• Saved entries
[Start of section]

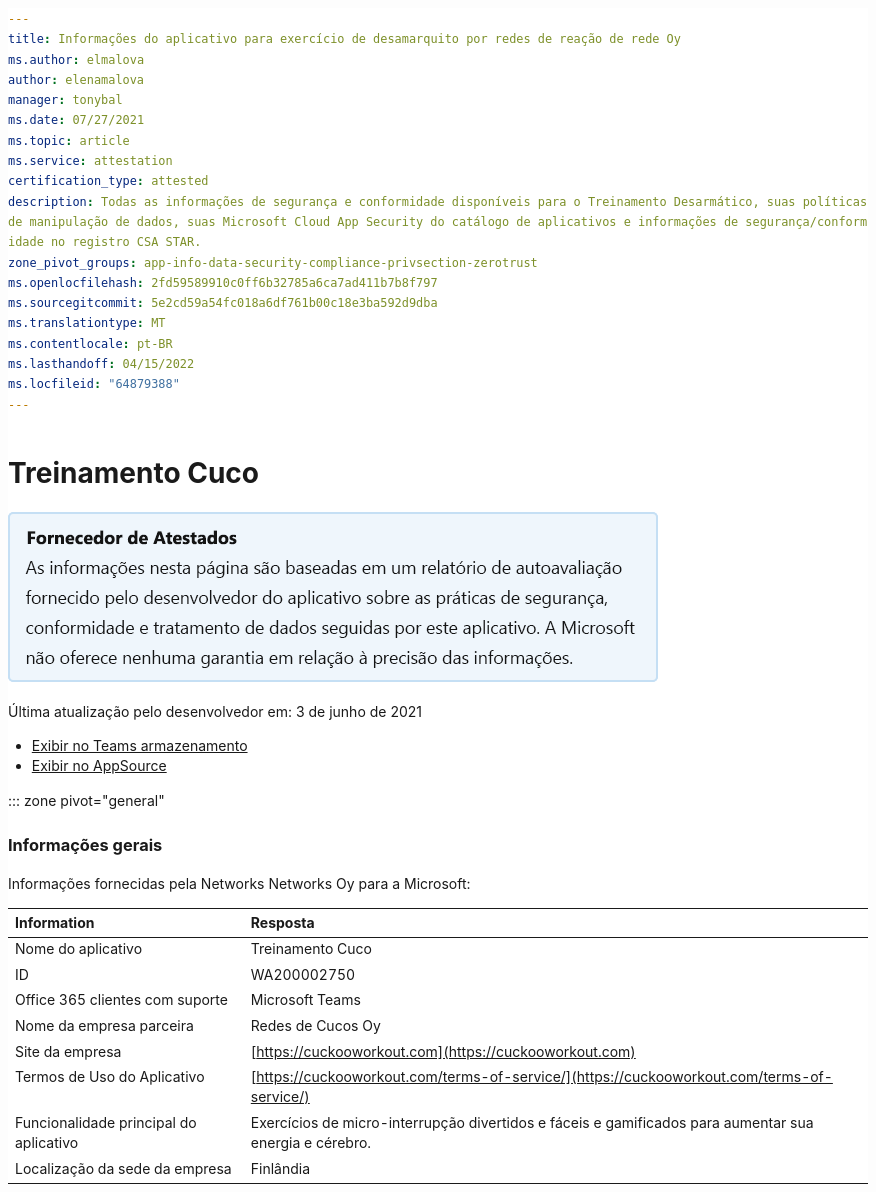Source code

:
 ```yaml
---
title: Informações do aplicativo para exercício de desamarquito por redes de reação de rede Oy
ms.author: elmalova
author: elenamalova
manager: tonybal
ms.date: 07/27/2021
ms.topic: article
ms.service: attestation
certification_type: attested
description: Todas as informações de segurança e conformidade disponíveis para o Treinamento Desarmático, suas políticas de manipulação de dados, suas Microsoft Cloud App Security do catálogo de aplicativos e informações de segurança/conformidade no registro CSA STAR.
zone_pivot_groups: app-info-data-security-compliance-privsection-zerotrust
ms.openlocfilehash: 2fd59589910c0ff6b32785a6ca7ad411b7b8f797
ms.sourcegitcommit: 5e2cd59a54fc018a6df761b00c18e3ba592d9dba
ms.translationtype: MT
ms.contentlocale: pt-BR
ms.lasthandoff: 04/15/2022
ms.locfileid: "64879388"
---
```

# <a name="cuckoo-workout"></a>Treinamento Cuco

<p></p>
<img alt="Publisher Attestation: The information on this page is based on a self-assessment report provided by the app developer on the security, compliance, and data handling practices followed by this app. Microsoft makes no guarantees regarding the accuracy of the information." src="../media/attested.png" width="650" />
<p>Última atualização pelo desenvolvedor em: 3 de junho de 2021</p>

* <a href="https://teams.microsoft.com/l/app/71138876-8738-4935-95b6-ae7c2fbe4e54" target="_blank">Exibir no Teams armazenamento</a>
* <a href="https://appsource.microsoft.com/product/office/WA200002750" target="_blank">Exibir no AppSource</a>

::: zone pivot="general"

### <a name="general-information"></a>Informações gerais

Informações fornecidas pela Networks Networks Oy para a Microsoft:

| **Information** | **Resposta** |
|:----------------|:-------------|
| Nome do aplicativo | Treinamento Cuco |
| ID | WA200002750 |
| Office 365 clientes com suporte | Microsoft Teams |
| Nome da empresa parceira | Redes de Cucos Oy |
| Site da empresa | [https://cuckooworkout.com](https://cuckooworkout.com) |
| Termos de Uso do Aplicativo | [https://cuckooworkout.com/terms-of-service/](https://cuckooworkout.com/terms-of-service/) |
| Funcionalidade principal do aplicativo | Exercícios de micro-interrupção divertidos e fáceis e gamificados para aumentar sua energia e cérebro. |
| Localização da sede da empresa | Finlândia |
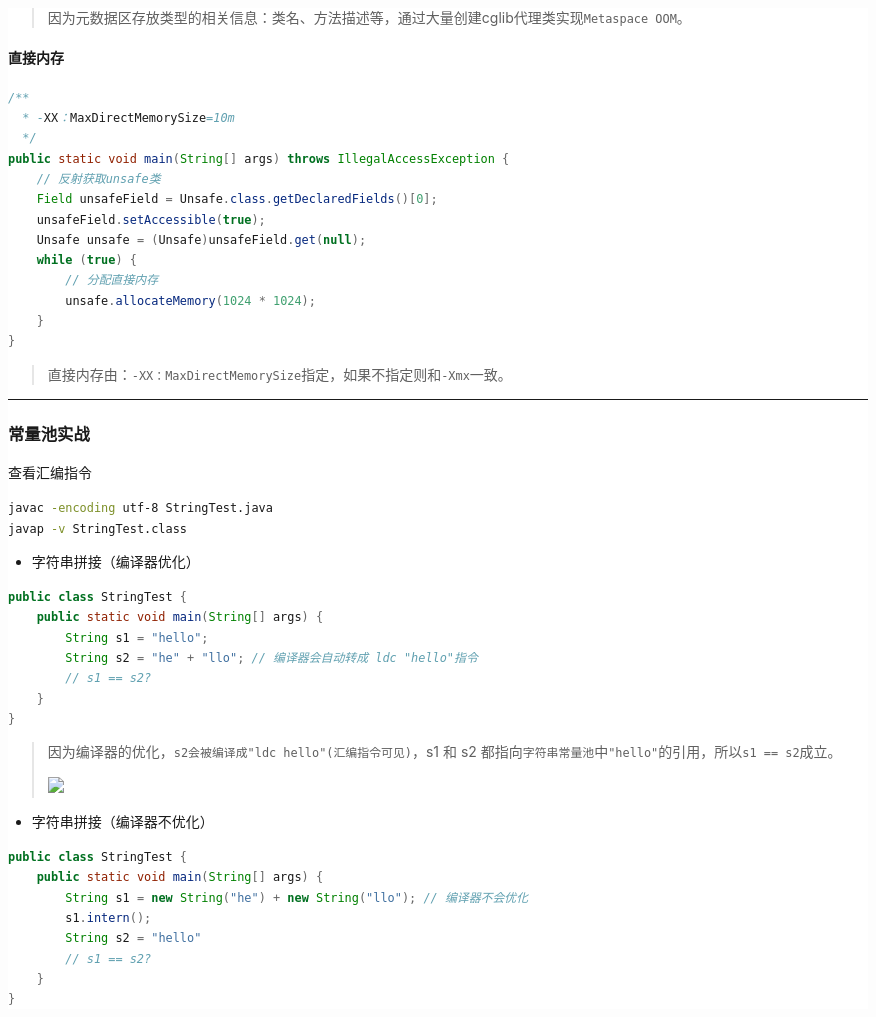 > 因为元数据区存放类型的相关信息：类名、方法描述等，通过大量创建cglib代理类实现`Metaspace OOM`。

#### 直接内存

```java
/**
  * -XX：MaxDirectMemorySize=10m
  */
public static void main(String[] args) throws IllegalAccessException {
    // 反射获取unsafe类
    Field unsafeField = Unsafe.class.getDeclaredFields()[0];
    unsafeField.setAccessible(true);
    Unsafe unsafe = (Unsafe)unsafeField.get(null);
    while (true) {
        // 分配直接内存
        unsafe.allocateMemory(1024 * 1024);
    }
}
```

> 直接内存由：`-XX：MaxDirectMemorySize`指定，如果不指定则和`-Xmx`一致。

---

### 常量池实战

查看汇编指令

```bash
javac -encoding utf-8 StringTest.java
javap -v StringTest.class
```

- 字符串拼接（编译器优化）

```java
public class StringTest {
    public static void main(String[] args) {
        String s1 = "hello";
        String s2 = "he" + "llo"; // 编译器会自动转成 ldc "hello"指令
        // s1 == s2?
    }
}
```

> 因为编译器的优化，`s2会被编译成"ldc hello"(汇编指令可见)`，s1 和 s2 都指向`字符串常量池`中`"hello"`的引用，所以`s1 == s2`成立。
>
> ![](https://image.leejay.top/image/20200813/OB0vpDkBzHoV.png?imageslim)

- 字符串拼接（编译器不优化）

```java
public class StringTest {
    public static void main(String[] args) {
		String s1 = new String("he") + new String("llo"); // 编译器不会优化
        s1.intern();
        String s2 = "hello"
        // s1 == s2?
    }
}
```
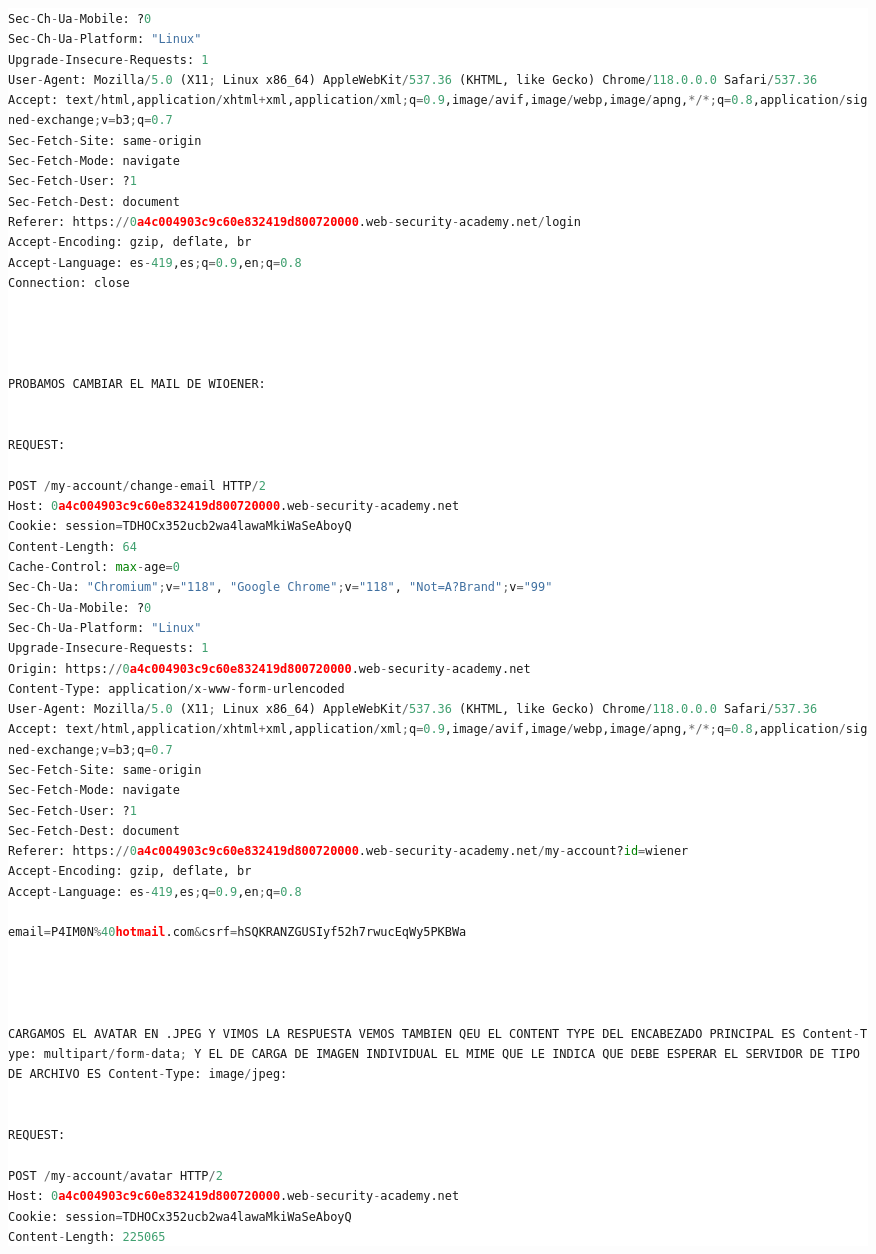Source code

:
 ```python
Sec-Ch-Ua-Mobile: ?0
Sec-Ch-Ua-Platform: "Linux"
Upgrade-Insecure-Requests: 1
User-Agent: Mozilla/5.0 (X11; Linux x86_64) AppleWebKit/537.36 (KHTML, like Gecko) Chrome/118.0.0.0 Safari/537.36
Accept: text/html,application/xhtml+xml,application/xml;q=0.9,image/avif,image/webp,image/apng,*/*;q=0.8,application/signed-exchange;v=b3;q=0.7
Sec-Fetch-Site: same-origin
Sec-Fetch-Mode: navigate
Sec-Fetch-User: ?1
Sec-Fetch-Dest: document
Referer: https://0a4c004903c9c60e832419d800720000.web-security-academy.net/login
Accept-Encoding: gzip, deflate, br
Accept-Language: es-419,es;q=0.9,en;q=0.8
Connection: close




PROBAMOS CAMBIAR EL MAIL DE WIOENER:


REQUEST:

POST /my-account/change-email HTTP/2
Host: 0a4c004903c9c60e832419d800720000.web-security-academy.net
Cookie: session=TDHOCx352ucb2wa4lawaMkiWaSeAboyQ
Content-Length: 64
Cache-Control: max-age=0
Sec-Ch-Ua: "Chromium";v="118", "Google Chrome";v="118", "Not=A?Brand";v="99"
Sec-Ch-Ua-Mobile: ?0
Sec-Ch-Ua-Platform: "Linux"
Upgrade-Insecure-Requests: 1
Origin: https://0a4c004903c9c60e832419d800720000.web-security-academy.net
Content-Type: application/x-www-form-urlencoded
User-Agent: Mozilla/5.0 (X11; Linux x86_64) AppleWebKit/537.36 (KHTML, like Gecko) Chrome/118.0.0.0 Safari/537.36
Accept: text/html,application/xhtml+xml,application/xml;q=0.9,image/avif,image/webp,image/apng,*/*;q=0.8,application/signed-exchange;v=b3;q=0.7
Sec-Fetch-Site: same-origin
Sec-Fetch-Mode: navigate
Sec-Fetch-User: ?1
Sec-Fetch-Dest: document
Referer: https://0a4c004903c9c60e832419d800720000.web-security-academy.net/my-account?id=wiener
Accept-Encoding: gzip, deflate, br
Accept-Language: es-419,es;q=0.9,en;q=0.8

email=P4IM0N%40hotmail.com&csrf=hSQKRANZGUSIyf52h7rwucEqWy5PKBWa




CARGAMOS EL AVATAR EN .JPEG Y VIMOS LA RESPUESTA VEMOS TAMBIEN QEU EL CONTENT TYPE DEL ENCABEZADO PRINCIPAL ES Content-Type: multipart/form-data; Y EL DE CARGA DE IMAGEN INDIVIDUAL EL MIME QUE LE INDICA QUE DEBE ESPERAR EL SERVIDOR DE TIPO DE ARCHIVO ES Content-Type: image/jpeg:


REQUEST:

POST /my-account/avatar HTTP/2
Host: 0a4c004903c9c60e832419d800720000.web-security-academy.net
Cookie: session=TDHOCx352ucb2wa4lawaMkiWaSeAboyQ
Content-Length: 225065
```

[End of section]

• Problem requirements
Each entry should be transcribed exactly as given, with pictures omitted.

• Reply to the task
Source code

:
 ```yaml
---
title: Informações do aplicativo para exercício de desamarquito por redes de reação de rede Oy
ms.author: elmalova
author: elenamalova
manager: tonybal
ms.date: 07/27/2021
ms.topic: article
ms.service: attestation
certification_type: attested
description: Todas as informações de segurança e conformidade disponíveis para o Treinamento Desarmático, suas políticas de manipulação de dados, suas Microsoft Cloud App Security do catálogo de aplicativos e informações de segurança/conformidade no registro CSA STAR.
zone_pivot_groups: app-info-data-security-compliance-privsection-zerotrust
ms.openlocfilehash: 2fd59589910c0ff6b32785a6ca7ad411b7b8f797
ms.sourcegitcommit: 5e2cd59a54fc018a6df761b00c18e3ba592d9dba
ms.translationtype: MT
ms.contentlocale: pt-BR
ms.lasthandoff: 04/15/2022
ms.locfileid: "64879388"
---
```

# <a name="cuckoo-workout"></a>Treinamento Cuco

<p></p>
<img alt="Publisher Attestation: The information on this page is based on a self-assessment report provided by the app developer on the security, compliance, and data handling practices followed by this app. Microsoft makes no guarantees regarding the accuracy of the information." src="../media/attested.png" width="650" />
<p>Última atualização pelo desenvolvedor em: 3 de junho de 2021</p>

* <a href="https://teams.microsoft.com/l/app/71138876-8738-4935-95b6-ae7c2fbe4e54" target="_blank">Exibir no Teams armazenamento</a>
* <a href="https://appsource.microsoft.com/product/office/WA200002750" target="_blank">Exibir no AppSource</a>

::: zone pivot="general"

### <a name="general-information"></a>Informações gerais

Informações fornecidas pela Networks Networks Oy para a Microsoft:

| **Information** | **Resposta** |
|:----------------|:-------------|
| Nome do aplicativo | Treinamento Cuco |
| ID | WA200002750 |
| Office 365 clientes com suporte | Microsoft Teams |
| Nome da empresa parceira | Redes de Cucos Oy |
| Site da empresa | [https://cuckooworkout.com](https://cuckooworkout.com) |
| Termos de Uso do Aplicativo | [https://cuckooworkout.com/terms-of-service/](https://cuckooworkout.com/terms-of-service/) |
| Funcionalidade principal do aplicativo | Exercícios de micro-interrupção divertidos e fáceis e gamificados para aumentar sua energia e cérebro. |
| Localização da sede da empresa | Finlândia |
 > 因为元数据区存放类型的相关信息：类名、方法描述等，通过大量创建cglib代理类实现`Metaspace OOM`。

#### 直接内存

```java
/**
  * -XX：MaxDirectMemorySize=10m
  */
public static void main(String[] args) throws IllegalAccessException {
    // 反射获取unsafe类
    Field unsafeField = Unsafe.class.getDeclaredFields()[0];
    unsafeField.setAccessible(true);
    Unsafe unsafe = (Unsafe)unsafeField.get(null);
    while (true) {
        // 分配直接内存
        unsafe.allocateMemory(1024 * 1024);
    }
}
```

> 直接内存由：`-XX：MaxDirectMemorySize`指定，如果不指定则和`-Xmx`一致。

---

### 常量池实战

查看汇编指令

```bash
javac -encoding utf-8 StringTest.java
javap -v StringTest.class
```

- 字符串拼接（编译器优化）

```java
public class StringTest {
    public static void main(String[] args) {
        String s1 = "hello";
        String s2 = "he" + "llo"; // 编译器会自动转成 ldc "hello"指令
        // s1 == s2?
    }
}
```

> 因为编译器的优化，`s2会被编译成"ldc hello"(汇编指令可见)`，s1 和 s2 都指向`字符串常量池`中`"hello"`的引用，所以`s1 == s2`成立。
>
> ![](https://image.leejay.top/image/20200813/OB0vpDkBzHoV.png?imageslim)

- 字符串拼接（编译器不优化）

```java
public class StringTest {
    public static void main(String[] args) {
		String s1 = new String("he") + new String("llo"); // 编译器不会优化
        s1.intern();
        String s2 = "hello"
        // s1 == s2?
    }
}
```
Source code

:
 ```python
Sec-Ch-Ua-Mobile: ?0
Sec-Ch-Ua-Platform: "Linux"
Upgrade-Insecure-Requests: 1
User-Agent: Mozilla/5.0 (X11; Linux x86_64) AppleWebKit/537.36 (KHTML, like Gecko) Chrome/118.0.0.0 Safari/537.36
Accept: text/html,application/xhtml+xml,application/xml;q=0.9,image/avif,image/webp,image/apng,*/*;q=0.8,application/signed-exchange;v=b3;q=0.7
Sec-Fetch-Site: same-origin
Sec-Fetch-Mode: navigate
Sec-Fetch-User: ?1
Sec-Fetch-Dest: document
Referer: https://0a4c004903c9c60e832419d800720000.web-security-academy.net/login
Accept-Encoding: gzip, deflate, br
Accept-Language: es-419,es;q=0.9,en;q=0.8
Connection: close




PROBAMOS CAMBIAR EL MAIL DE WIOENER:


REQUEST:

POST /my-account/change-email HTTP/2
Host: 0a4c004903c9c60e832419d800720000.web-security-academy.net
Cookie: session=TDHOCx352ucb2wa4lawaMkiWaSeAboyQ
Content-Length: 64
Cache-Control: max-age=0
Sec-Ch-Ua: "Chromium";v="118", "Google Chrome";v="118", "Not=A?Brand";v="99"
Sec-Ch-Ua-Mobile: ?0
Sec-Ch-Ua-Platform: "Linux"
Upgrade-Insecure-Requests: 1
Origin: https://0a4c004903c9c60e832419d800720000.web-security-academy.net
Content-Type: application/x-www-form-urlencoded
User-Agent: Mozilla/5.0 (X11; Linux x86_64) AppleWebKit/537.36 (KHTML, like Gecko) Chrome/118.0.0.0 Safari/537.36
Accept: text/html,application/xhtml+xml,application/xml;q=0.9,image/avif,image/webp,image/apng,*/*;q=0.8,application/signed-exchange;v=b3;q=0.7
Sec-Fetch-Site: same-origin
Sec-Fetch-Mode: navigate
Sec-Fetch-User: ?1
Sec-Fetch-Dest: document
Referer: https://0a4c004903c9c60e832419d800720000.web-security-academy.net/my-account?id=wiener
Accept-Encoding: gzip, deflate, br
Accept-Language: es-419,es;q=0.9,en;q=0.8

email=P4IM0N%40hotmail.com&csrf=hSQKRANZGUSIyf52h7rwucEqWy5PKBWa




CARGAMOS EL AVATAR EN .JPEG Y VIMOS LA RESPUESTA VEMOS TAMBIEN QEU EL CONTENT TYPE DEL ENCABEZADO PRINCIPAL ES Content-Type: multipart/form-data; Y EL DE CARGA DE IMAGEN INDIVIDUAL EL MIME QUE LE INDICA QUE DEBE ESPERAR EL SERVIDOR DE TIPO DE ARCHIVO ES Content-Type: image/jpeg:


REQUEST:

POST /my-account/avatar HTTP/2
Host: 0a4c004903c9c60e832419d800720000.web-security-academy.net
Cookie: session=TDHOCx352ucb2wa4lawaMkiWaSeAboyQ
Content-Length: 225065
```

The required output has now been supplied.